▶ **Activity**: Return every line from the records below in which the word "with" is found.

-- Entries shown follows --

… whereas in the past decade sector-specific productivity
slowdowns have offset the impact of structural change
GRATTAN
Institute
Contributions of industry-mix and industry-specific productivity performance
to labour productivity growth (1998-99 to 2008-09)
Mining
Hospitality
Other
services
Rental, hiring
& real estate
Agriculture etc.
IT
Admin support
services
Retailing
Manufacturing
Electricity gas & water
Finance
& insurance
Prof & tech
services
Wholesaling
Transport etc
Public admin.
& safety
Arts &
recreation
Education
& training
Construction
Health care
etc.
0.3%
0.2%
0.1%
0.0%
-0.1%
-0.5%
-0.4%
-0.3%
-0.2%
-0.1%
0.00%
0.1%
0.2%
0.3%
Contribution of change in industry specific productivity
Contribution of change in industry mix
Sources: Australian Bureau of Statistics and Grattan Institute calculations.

-- Entries shown concluded --
-- Entries shown follows --

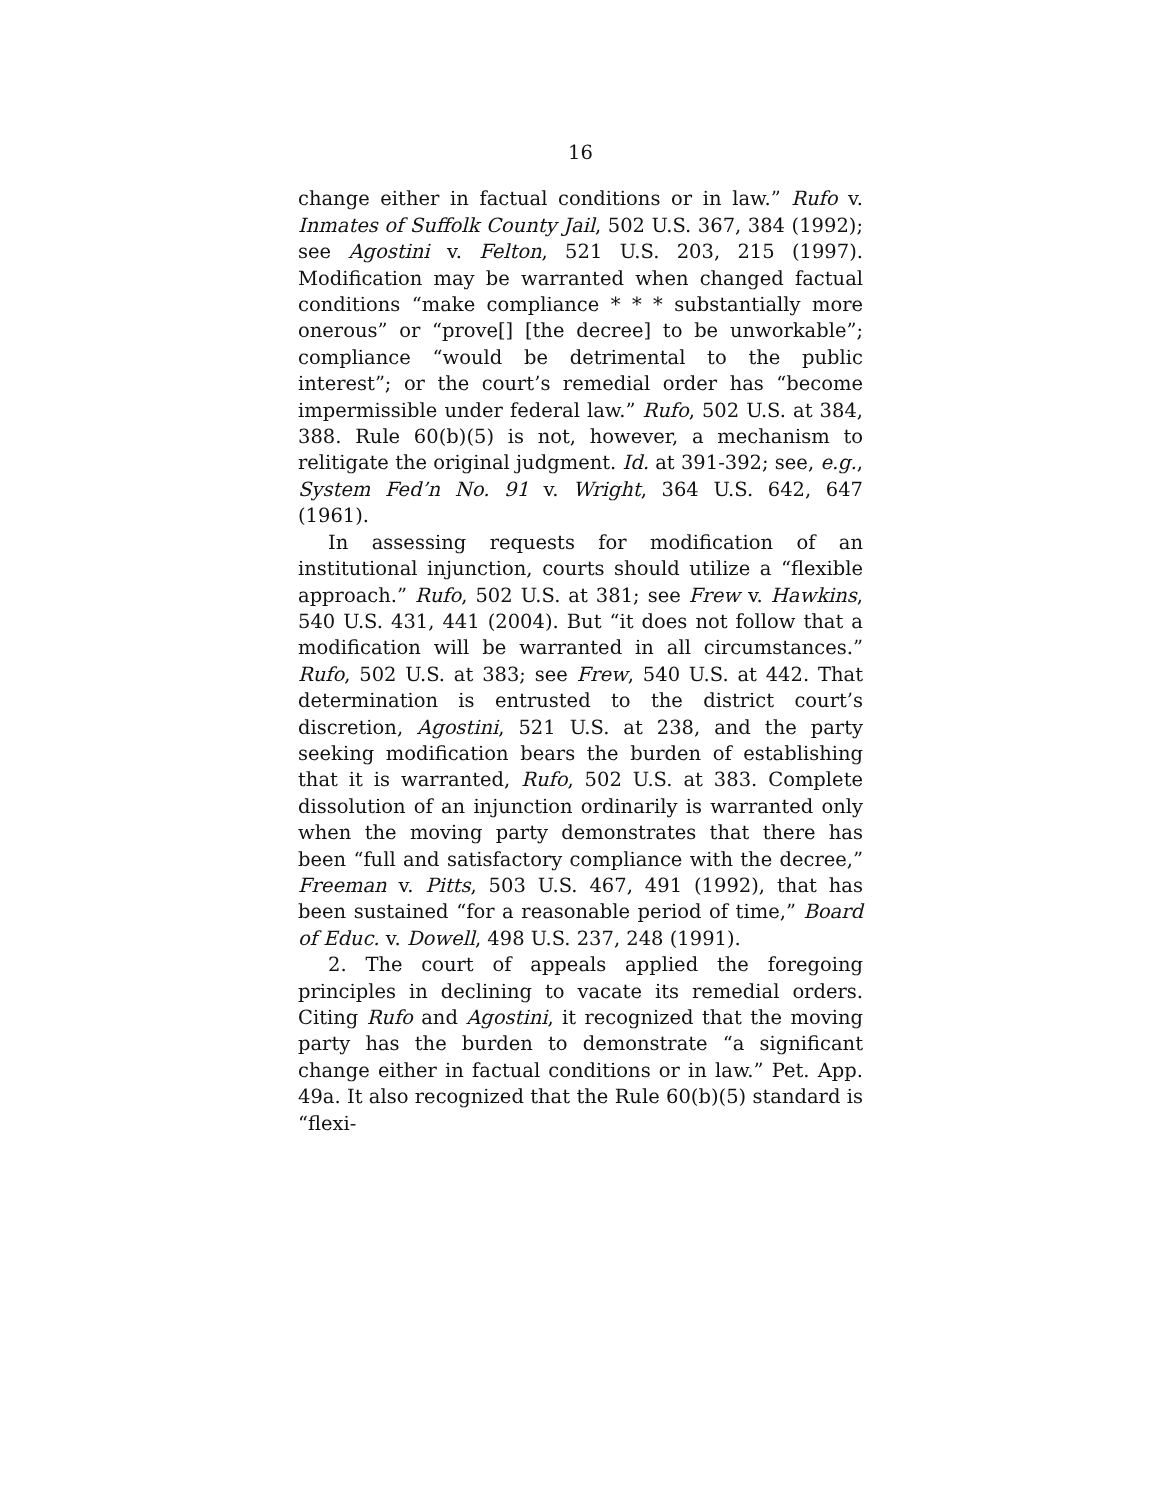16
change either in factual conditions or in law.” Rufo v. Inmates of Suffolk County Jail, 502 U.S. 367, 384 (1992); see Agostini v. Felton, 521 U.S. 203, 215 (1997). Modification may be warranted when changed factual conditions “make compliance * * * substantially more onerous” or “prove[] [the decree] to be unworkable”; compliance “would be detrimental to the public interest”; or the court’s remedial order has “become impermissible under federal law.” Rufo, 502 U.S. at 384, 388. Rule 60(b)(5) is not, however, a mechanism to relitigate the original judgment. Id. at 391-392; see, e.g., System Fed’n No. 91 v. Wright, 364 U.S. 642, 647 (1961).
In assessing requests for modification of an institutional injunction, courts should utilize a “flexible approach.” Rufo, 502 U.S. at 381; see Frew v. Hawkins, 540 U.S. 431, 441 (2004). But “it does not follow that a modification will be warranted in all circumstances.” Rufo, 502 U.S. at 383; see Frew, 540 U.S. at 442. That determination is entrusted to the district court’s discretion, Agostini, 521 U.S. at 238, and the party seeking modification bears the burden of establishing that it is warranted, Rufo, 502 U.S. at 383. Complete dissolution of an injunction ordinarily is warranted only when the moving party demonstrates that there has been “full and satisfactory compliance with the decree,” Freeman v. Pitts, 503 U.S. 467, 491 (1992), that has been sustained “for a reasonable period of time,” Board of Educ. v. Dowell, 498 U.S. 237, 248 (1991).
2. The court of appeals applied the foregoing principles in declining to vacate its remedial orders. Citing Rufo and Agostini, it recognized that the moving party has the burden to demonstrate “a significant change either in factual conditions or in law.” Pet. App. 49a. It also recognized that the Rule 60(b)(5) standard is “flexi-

-- Entries shown concluded --
-- Entries shown follows --

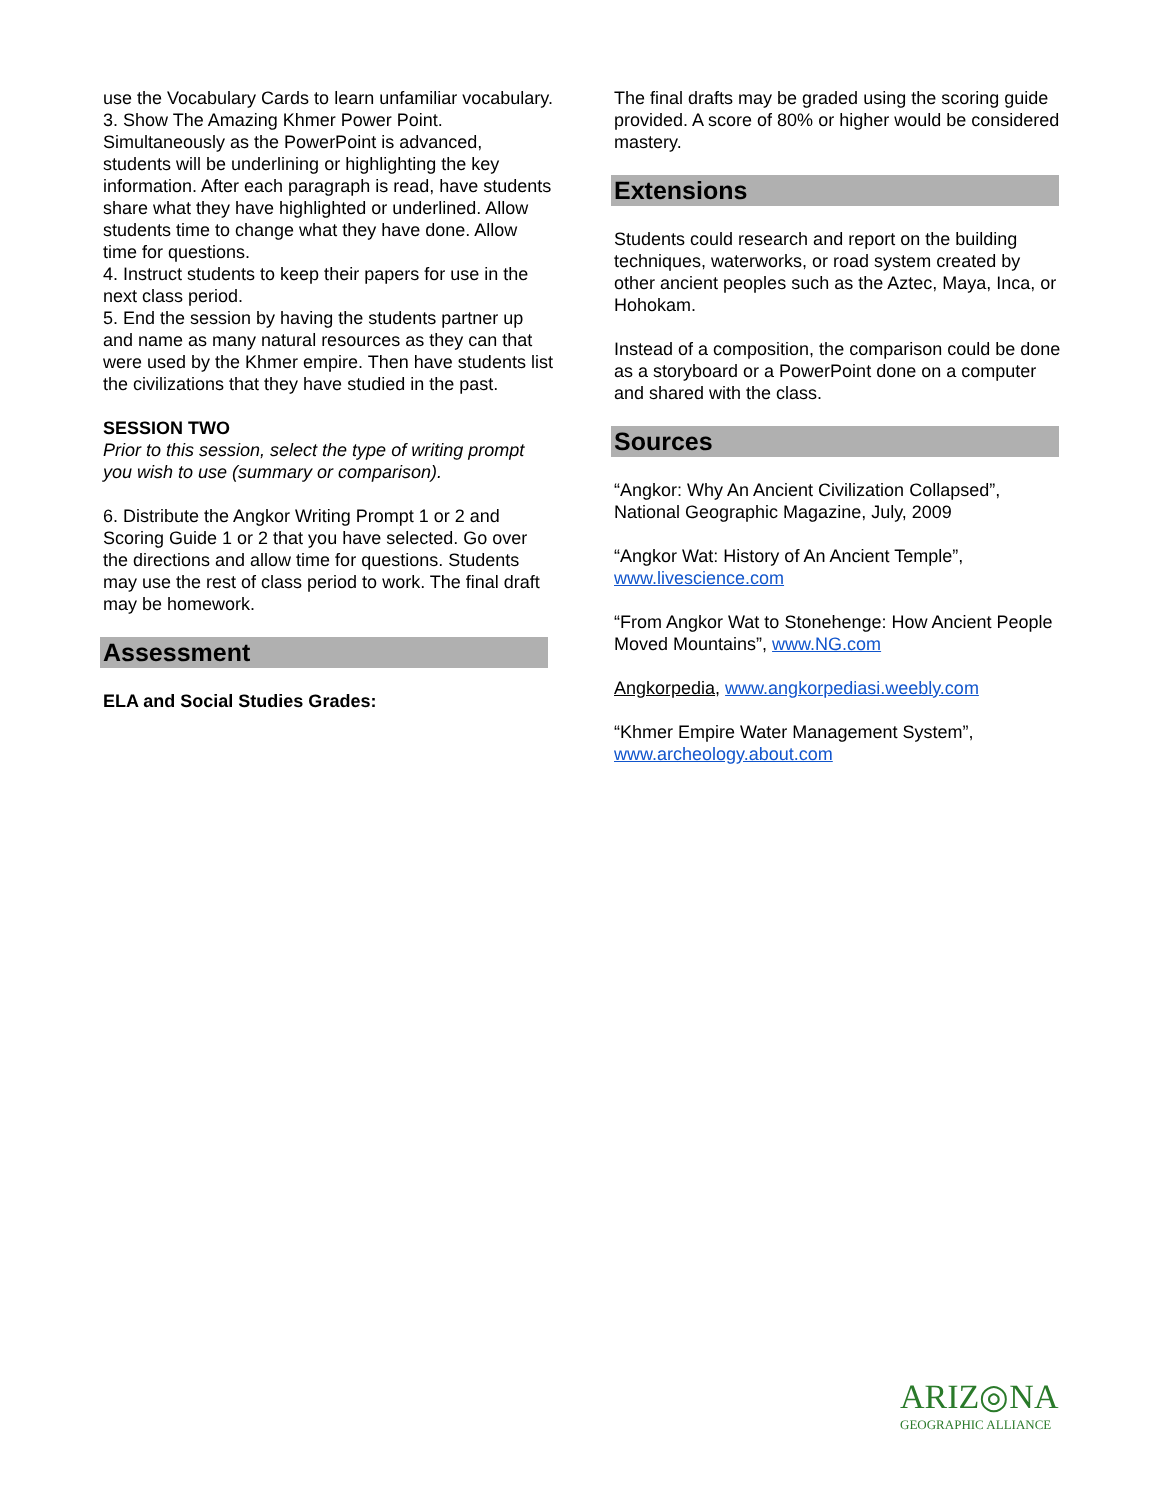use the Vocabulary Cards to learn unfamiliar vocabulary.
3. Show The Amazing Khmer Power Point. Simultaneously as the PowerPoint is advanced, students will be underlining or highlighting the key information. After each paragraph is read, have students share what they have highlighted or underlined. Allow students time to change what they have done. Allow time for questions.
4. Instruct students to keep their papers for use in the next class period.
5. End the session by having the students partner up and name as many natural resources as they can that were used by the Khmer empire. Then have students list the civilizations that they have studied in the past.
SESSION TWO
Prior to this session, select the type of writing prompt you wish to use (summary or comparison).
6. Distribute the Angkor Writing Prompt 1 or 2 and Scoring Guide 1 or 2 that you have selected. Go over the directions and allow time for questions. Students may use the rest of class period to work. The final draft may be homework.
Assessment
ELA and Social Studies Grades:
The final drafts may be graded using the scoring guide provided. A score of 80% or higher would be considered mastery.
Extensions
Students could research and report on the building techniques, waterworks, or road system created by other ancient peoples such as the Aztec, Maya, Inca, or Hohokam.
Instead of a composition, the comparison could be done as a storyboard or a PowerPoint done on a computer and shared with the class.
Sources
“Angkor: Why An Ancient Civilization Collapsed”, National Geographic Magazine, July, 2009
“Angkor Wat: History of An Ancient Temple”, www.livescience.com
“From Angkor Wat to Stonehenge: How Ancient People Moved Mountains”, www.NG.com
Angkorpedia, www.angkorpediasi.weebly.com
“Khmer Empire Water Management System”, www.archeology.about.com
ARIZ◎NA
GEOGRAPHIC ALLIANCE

-- Entries shown concluded --

▶ **Reply to the exercise**:
In assessing requests for modification of an institutional injunction, courts should utilize a “flexible approach.” Rufo, 502 U.S. at 381; see Frew v. Hawkins, 540 U.S. 431, 441 (2004). But “it does not follow that a modification will be warranted in all circumstances.” Rufo, 502 U.S. at 383; see Frew, 540 U.S. at 442. That determination is entrusted to the district court’s discretion, Agostini, 521 U.S. at 238, and the party seeking modification bears the burden of establishing that it is warranted, Rufo, 502 U.S. at 383. Complete dissolution of an injunction ordinarily is warranted only when the moving party demonstrates that there has been “full and satisfactory compliance with the decree,” Freeman v. Pitts, 503 U.S. 467, 491 (1992), that has been sustained “for a reasonable period of time,” Board of Educ. v. Dowell, 498 U.S. 237, 248 (1991).
Instead of a composition, the comparison could be done as a storyboard or a PowerPoint done on a computer and shared with the class.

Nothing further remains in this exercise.